Iran's Foreign Ministry and a spokesman for Yemen's Houthi forces did not respond to a request for comment from Reuters on the study. Iran has repeatedly denied any involvement in the trafficking of arms to its Houthi allies in Yemen, where the six-year-old civil war has killed tens of thousands.
The Somali government spokesman and the internal security minister did not return calls or messages seeking comment.

The study said the investigators were not able to fully document the buyers and sellers of the weapons.
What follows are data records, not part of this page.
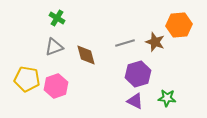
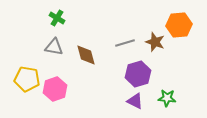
gray triangle: rotated 30 degrees clockwise
pink hexagon: moved 1 px left, 3 px down
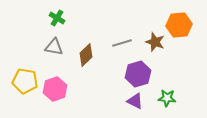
gray line: moved 3 px left
brown diamond: rotated 60 degrees clockwise
yellow pentagon: moved 2 px left, 2 px down
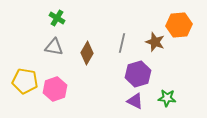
gray line: rotated 60 degrees counterclockwise
brown diamond: moved 1 px right, 2 px up; rotated 15 degrees counterclockwise
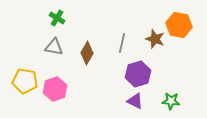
orange hexagon: rotated 15 degrees clockwise
brown star: moved 3 px up
green star: moved 4 px right, 3 px down
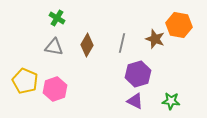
brown diamond: moved 8 px up
yellow pentagon: rotated 15 degrees clockwise
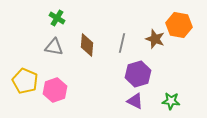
brown diamond: rotated 25 degrees counterclockwise
pink hexagon: moved 1 px down
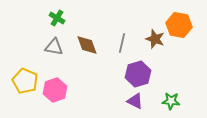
brown diamond: rotated 25 degrees counterclockwise
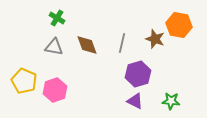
yellow pentagon: moved 1 px left
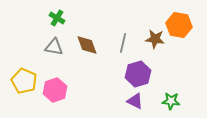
brown star: rotated 12 degrees counterclockwise
gray line: moved 1 px right
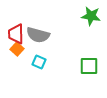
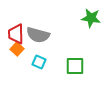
green star: moved 2 px down
green square: moved 14 px left
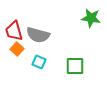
red trapezoid: moved 2 px left, 3 px up; rotated 15 degrees counterclockwise
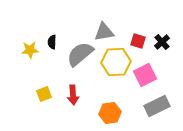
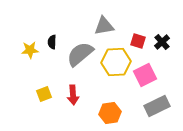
gray triangle: moved 6 px up
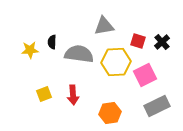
gray semicircle: moved 1 px left; rotated 48 degrees clockwise
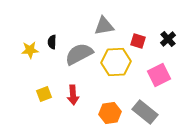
black cross: moved 6 px right, 3 px up
gray semicircle: rotated 36 degrees counterclockwise
pink square: moved 14 px right
gray rectangle: moved 12 px left, 6 px down; rotated 65 degrees clockwise
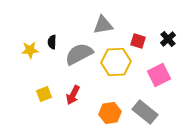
gray triangle: moved 1 px left, 1 px up
red arrow: rotated 30 degrees clockwise
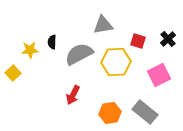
yellow square: moved 31 px left, 21 px up; rotated 21 degrees counterclockwise
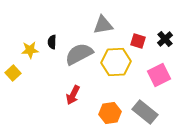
black cross: moved 3 px left
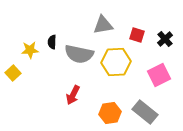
red square: moved 1 px left, 6 px up
gray semicircle: rotated 140 degrees counterclockwise
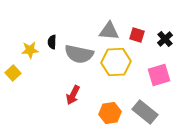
gray triangle: moved 6 px right, 6 px down; rotated 15 degrees clockwise
pink square: rotated 10 degrees clockwise
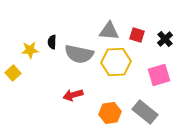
red arrow: rotated 48 degrees clockwise
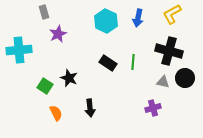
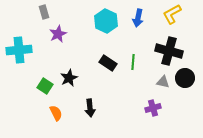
black star: rotated 24 degrees clockwise
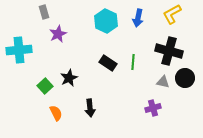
green square: rotated 14 degrees clockwise
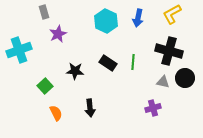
cyan cross: rotated 15 degrees counterclockwise
black star: moved 6 px right, 7 px up; rotated 30 degrees clockwise
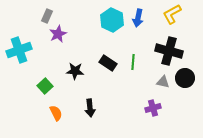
gray rectangle: moved 3 px right, 4 px down; rotated 40 degrees clockwise
cyan hexagon: moved 6 px right, 1 px up
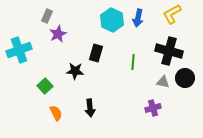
black rectangle: moved 12 px left, 10 px up; rotated 72 degrees clockwise
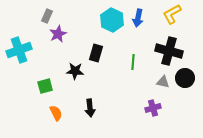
green square: rotated 28 degrees clockwise
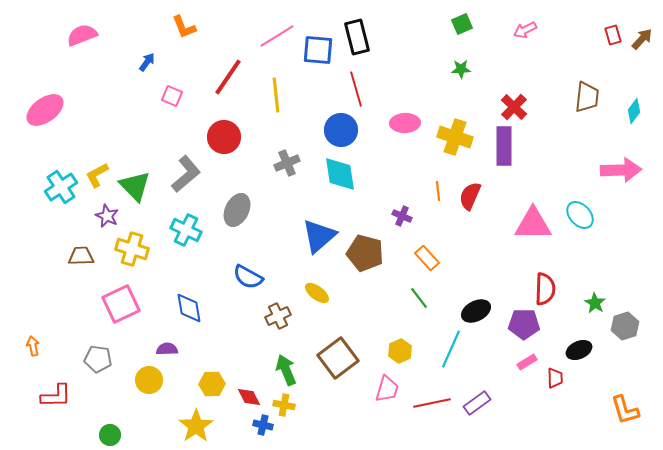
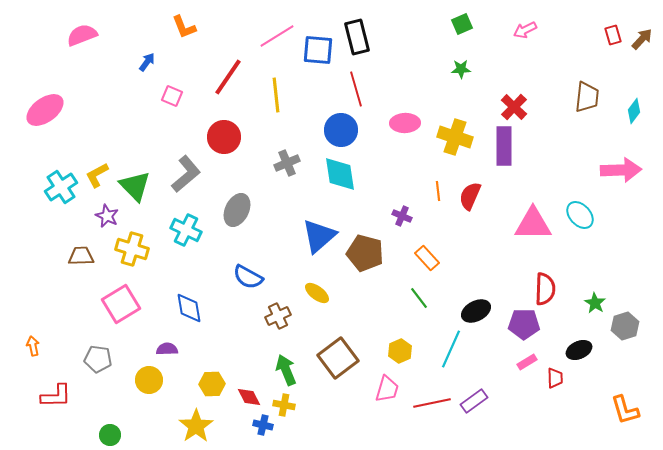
pink square at (121, 304): rotated 6 degrees counterclockwise
purple rectangle at (477, 403): moved 3 px left, 2 px up
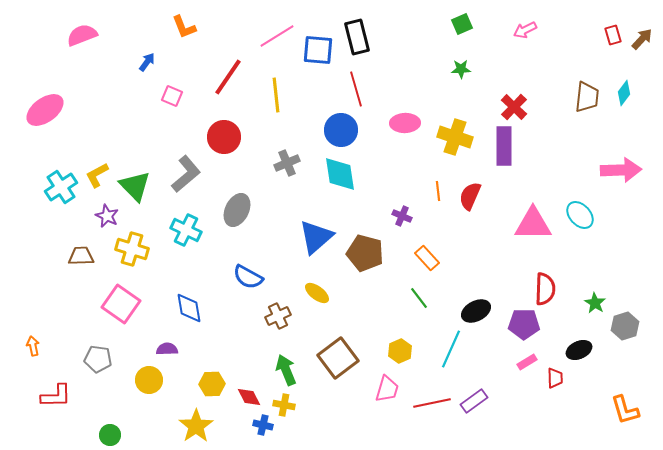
cyan diamond at (634, 111): moved 10 px left, 18 px up
blue triangle at (319, 236): moved 3 px left, 1 px down
pink square at (121, 304): rotated 24 degrees counterclockwise
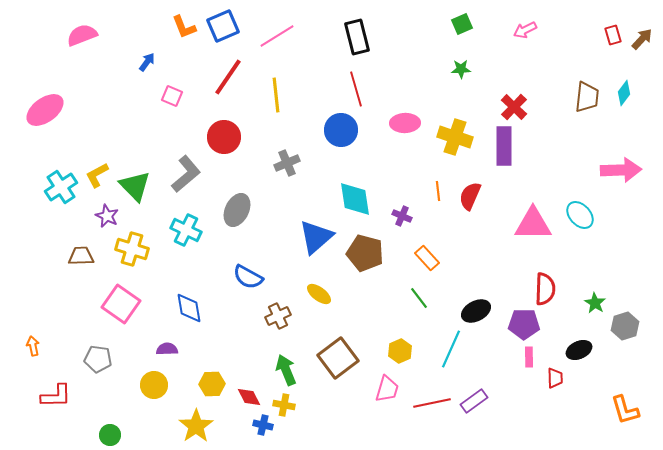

It said signs the weapons were originally supplied by the Iranian state included serial numbers that were very close together, indicating they were part of the same shipment, information from satellite navigation systems on seized dhows, and human intelligence from trafficking gangs.
One dhow carrying weapons that was seized by a US navy vessel had a GPS with stored points in Iran, southern Yemen, and Somalia, the report said, including a small anchorage near Jask port, which hosts an Iranian naval base, and "home" set as the Yemeni port of Mukalla, a well-known arms smuggling hub.
The guns end up with commercial smuggling networks whose customers can include armed factions seeking advantage ahead of Somalia's repeatedly delayed presidential elections, as well as clan militias and rival Islamist insurgent groups linked to al Qaeda and Islamic State, the study's authors said.